Work to be completed – In the Vision Transformer notes, write out everything from "Well it’s basically" down to "the image (vision).", substituting "picture" for "image".

------ Provided passage

Well it’s basically the same as a normal transformer. You split the image into 16x16 pixel patches, and they are encoded into vector using linear projection. And then you have one extra token for positional encoding.

I used Vision Transformers in my Visual-Language Models for Object Detection and Segmentation project that I did for a startup (THEKER). There I learned about the segmentation model SAM (Segment Anything) and about CLIP which made the connection from text (NLP) to the actual object in the image (vision).

From the original paper: Transformers lack some of the inductive biases inherent to CNNs, such as translation equivariance and locality, and therefore do not generalize well when trained on insufficient amounts of data.

An Image is worth 16x16 Words: Transformers for Image Recognition at Scale

Resources: the original paper and Steven

Original image: 224x224x3 patch size: 16x16x3 total number of patches: 14x14 = 196

Each flattened patch is a vector of length 768.

Why is the Linear Projection Filter needed?

This lets the model reweight and mix the 768 raw pixel values into a better representation (e.g. combining color channels, edges, local contrasts).

As in Transformers, the embeddings in the embedding representation can all change for a given token. We want the same here, which is why letting the model learn an Affine Transformation is useful.

Input for the transformer encoder: [CLS], patch1, patch2, [MASK], patch4, [MASK], …

------------
------ Supplied material

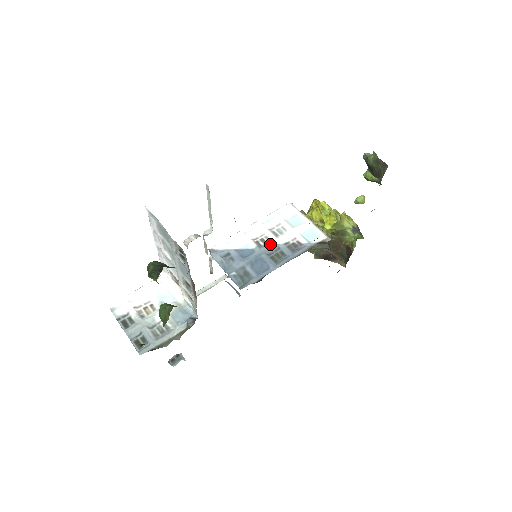
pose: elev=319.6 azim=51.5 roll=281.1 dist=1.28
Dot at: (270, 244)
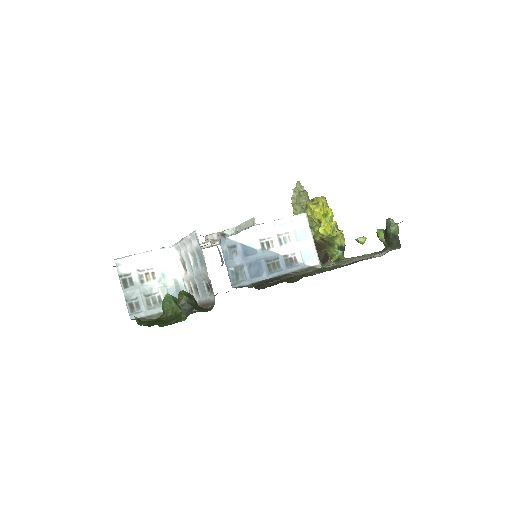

------------

Response –
Well it’s basically the same as a normal transformer. You split the picture into 16x16 pixel patches, and they are encoded into vector using linear projection. And then you have one extra token for positional encoding.

I used Vision Transformers in my Visual-Language Models for Object Detection and Segmentation project that I did for a startup (THEKER). There I learned about the segmentation model SAM (Segment Anything) and about CLIP which made the connection from text (NLP) to the actual object in the picture (vision).